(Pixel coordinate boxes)
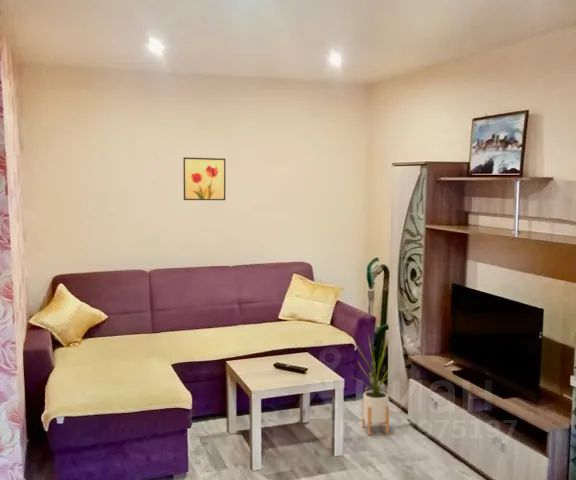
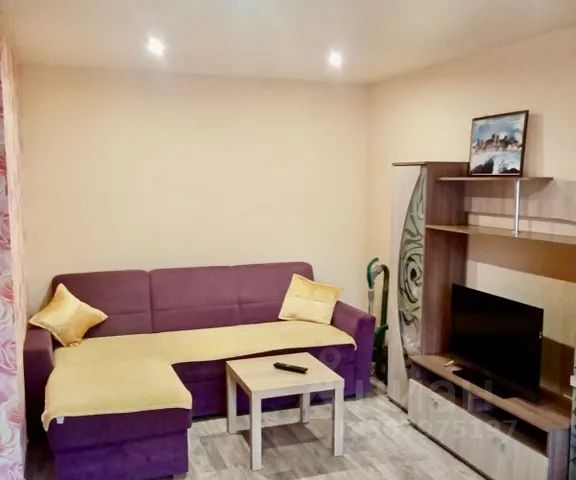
- wall art [182,156,226,201]
- house plant [351,334,404,436]
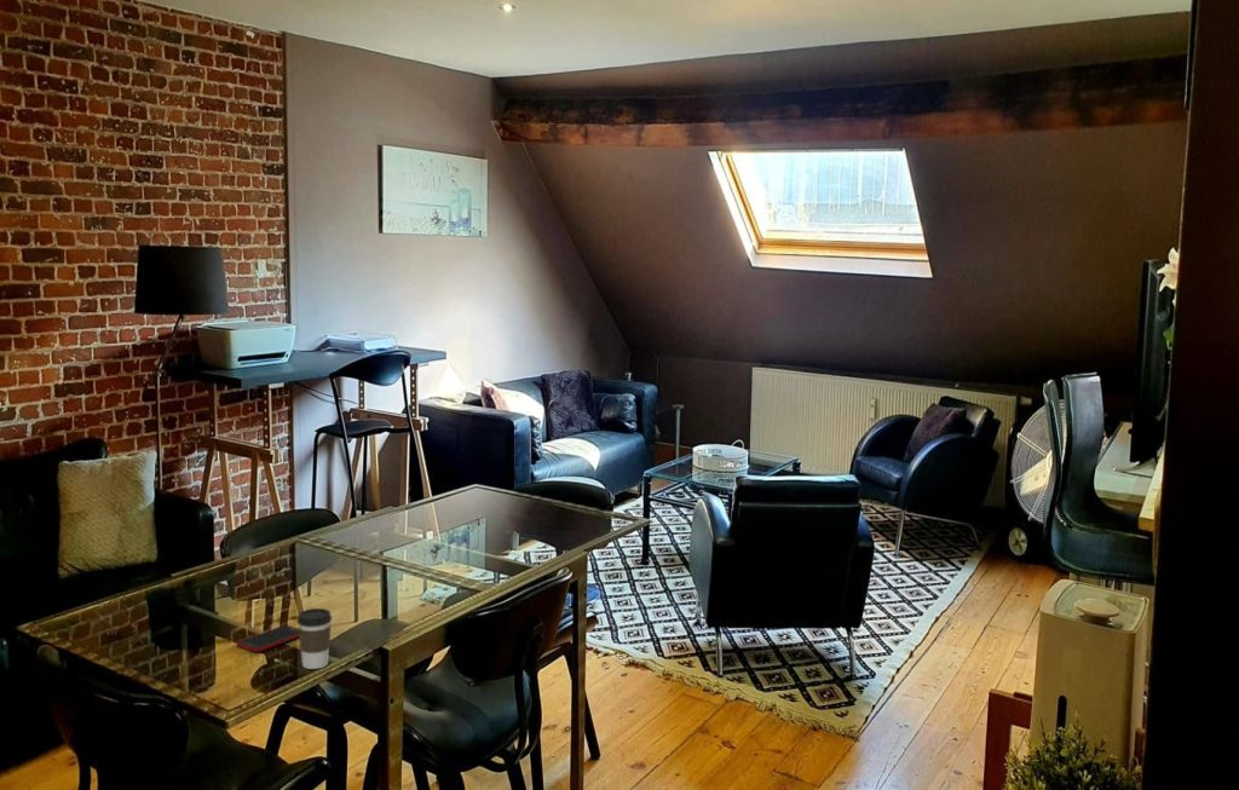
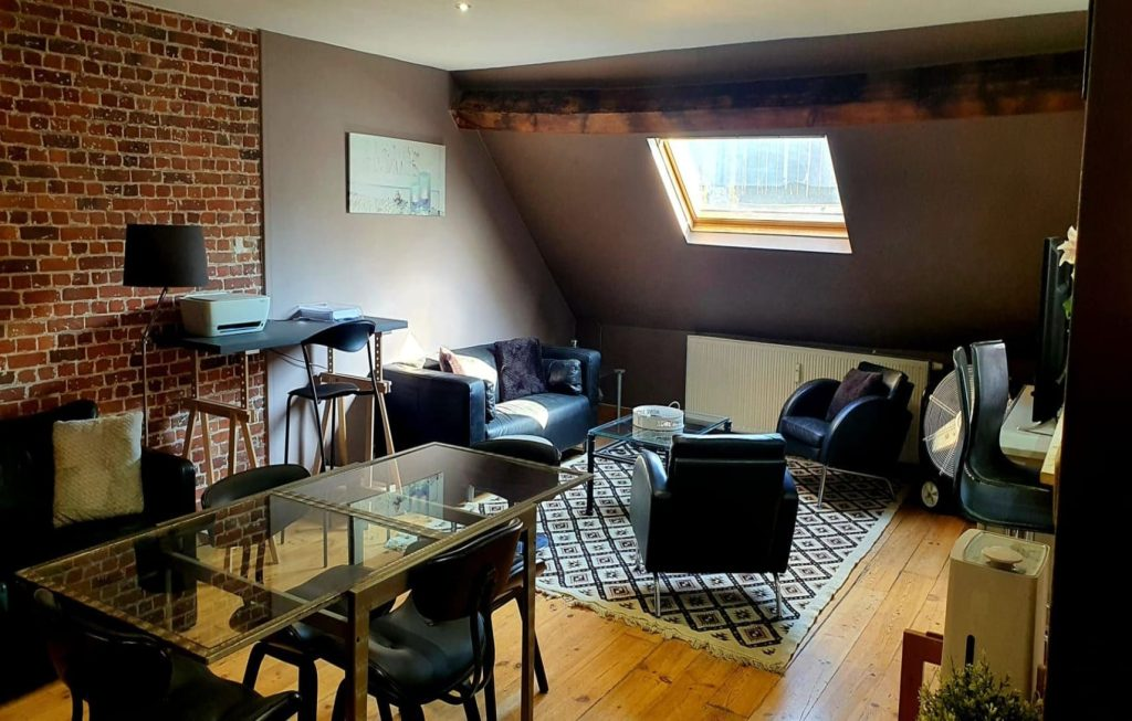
- coffee cup [296,607,333,670]
- cell phone [236,624,299,653]
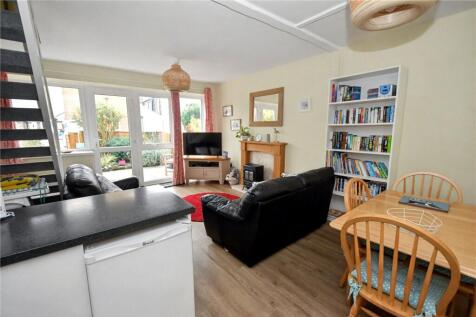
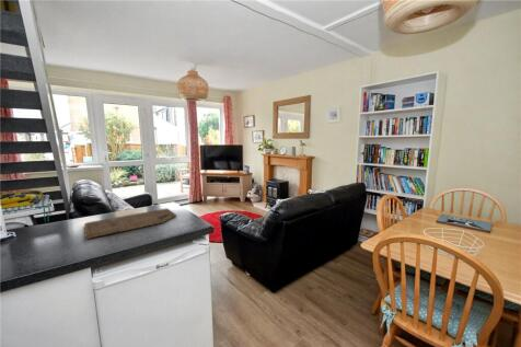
+ cutting board [83,207,177,240]
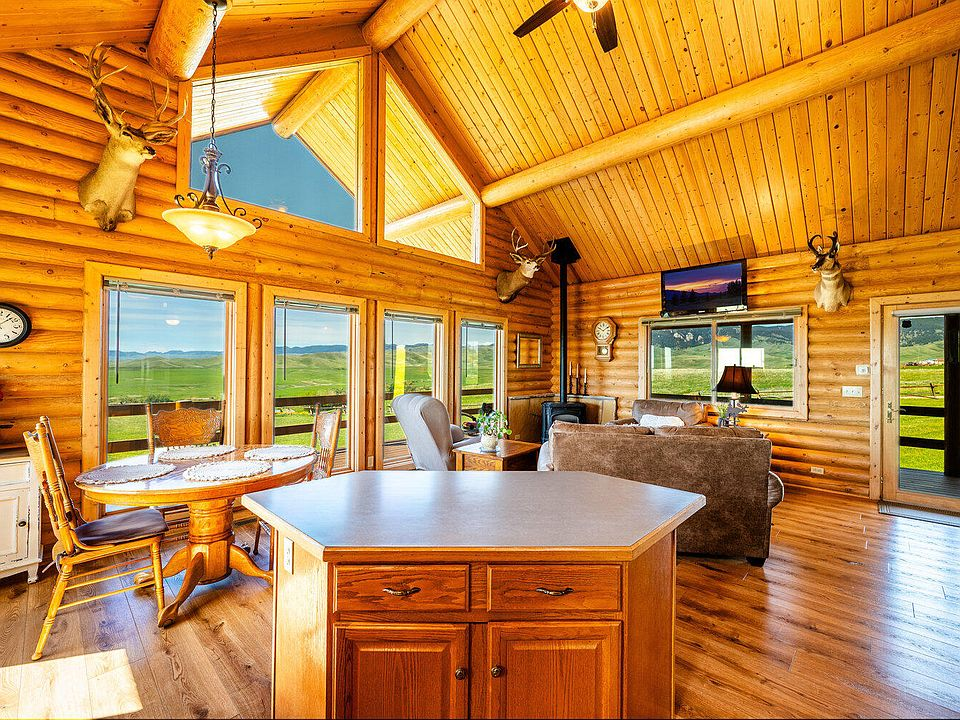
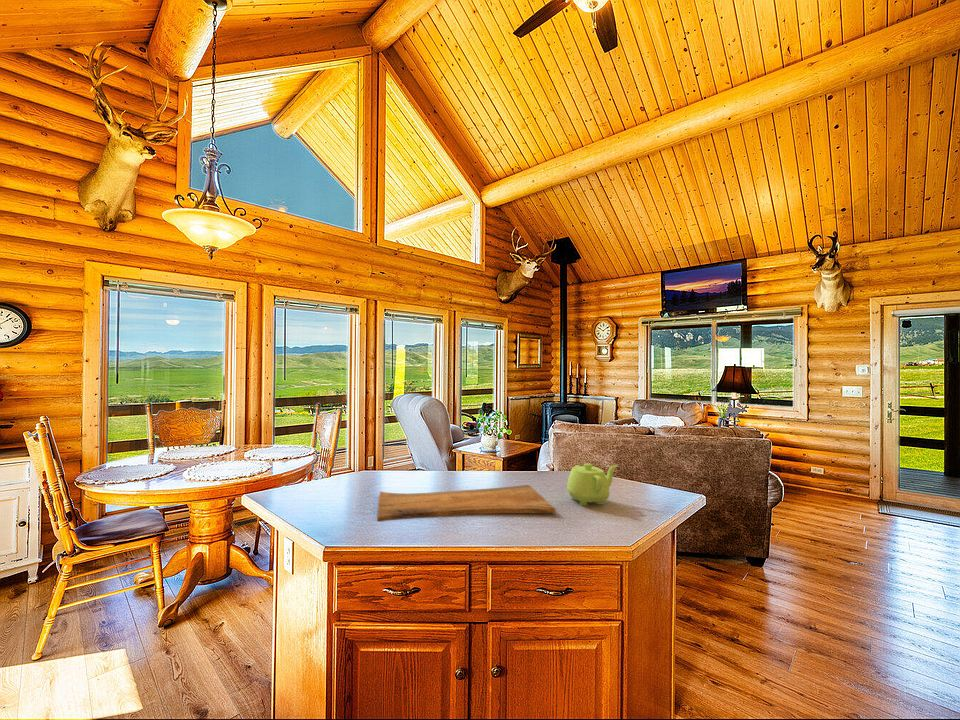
+ cutting board [376,484,556,522]
+ teapot [566,462,619,507]
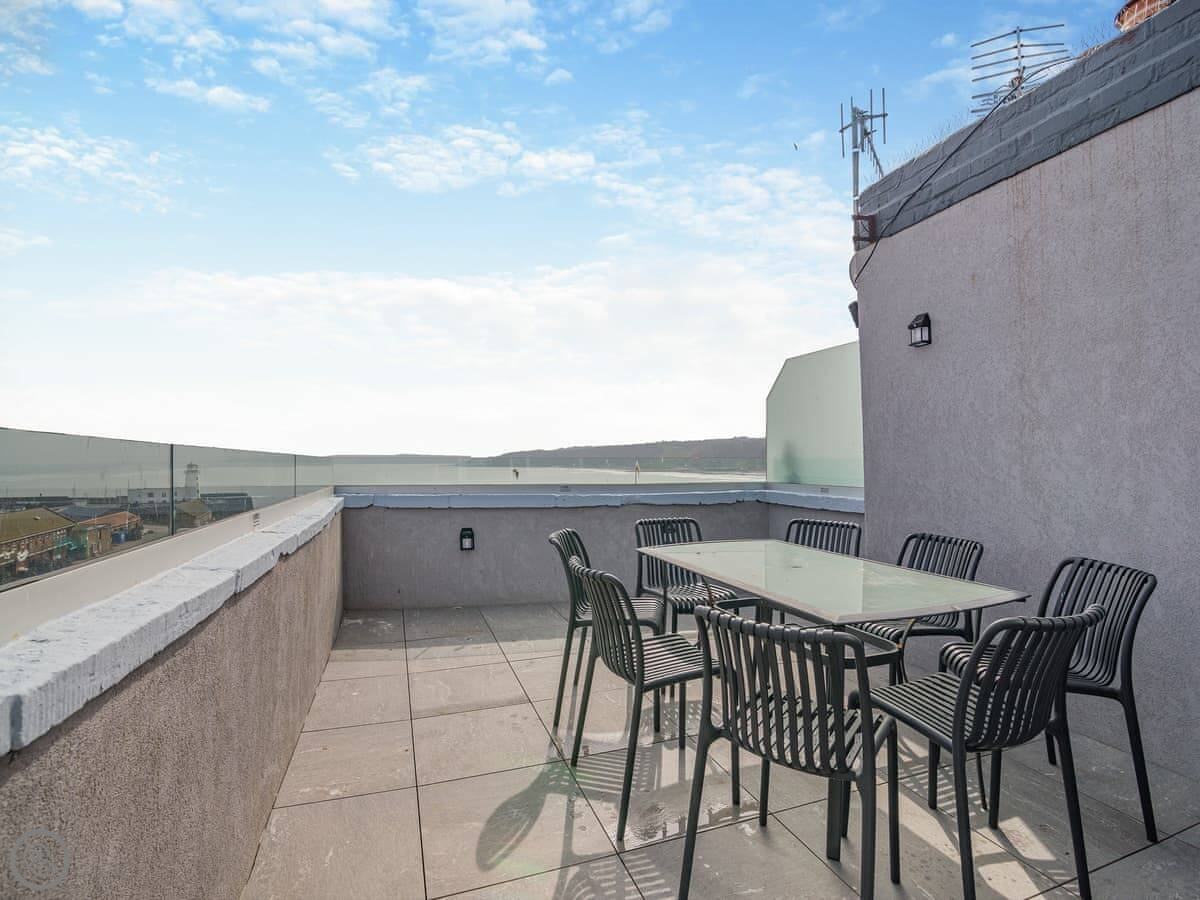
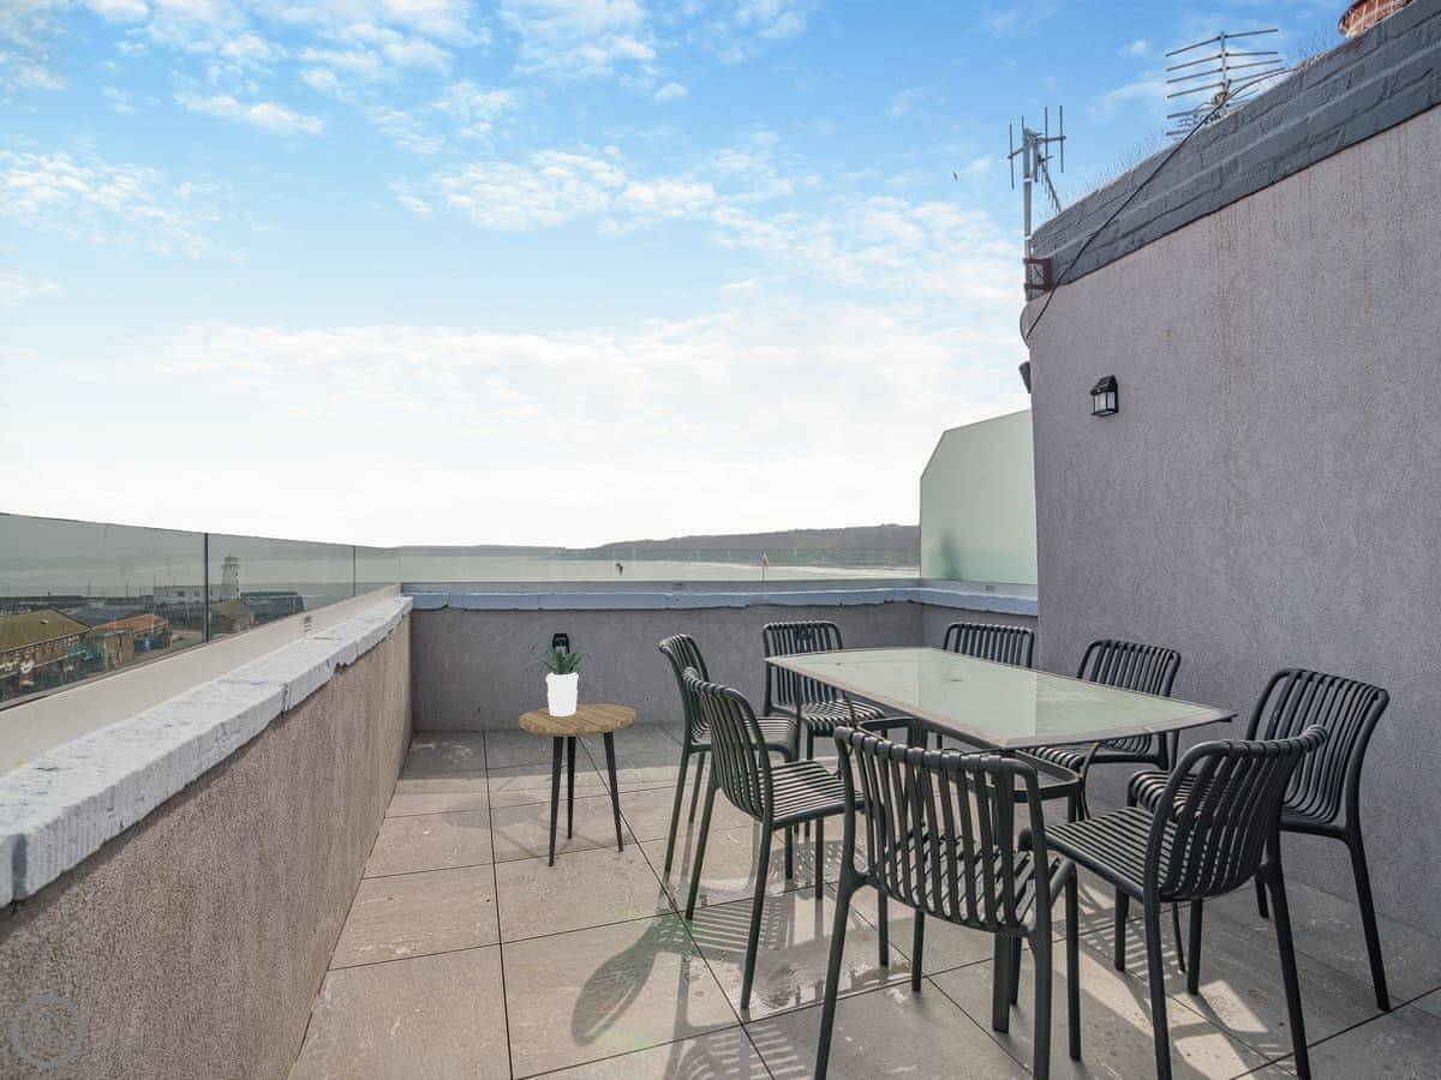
+ side table [518,703,638,868]
+ potted plant [524,642,598,716]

YOUR ASSIGNMENT ::
Pictures are to be excluded; the records themselves are to be reproduced exactly.

FINISHED EXERCISE ::
- wall art [182,156,226,201]
- house plant [351,334,404,436]
- coffee cup [296,607,333,670]
- cell phone [236,624,299,653]
+ cutting board [83,207,177,240]
+ cutting board [376,484,556,522]
+ teapot [566,462,619,507]
+ side table [518,703,638,868]
+ potted plant [524,642,598,716]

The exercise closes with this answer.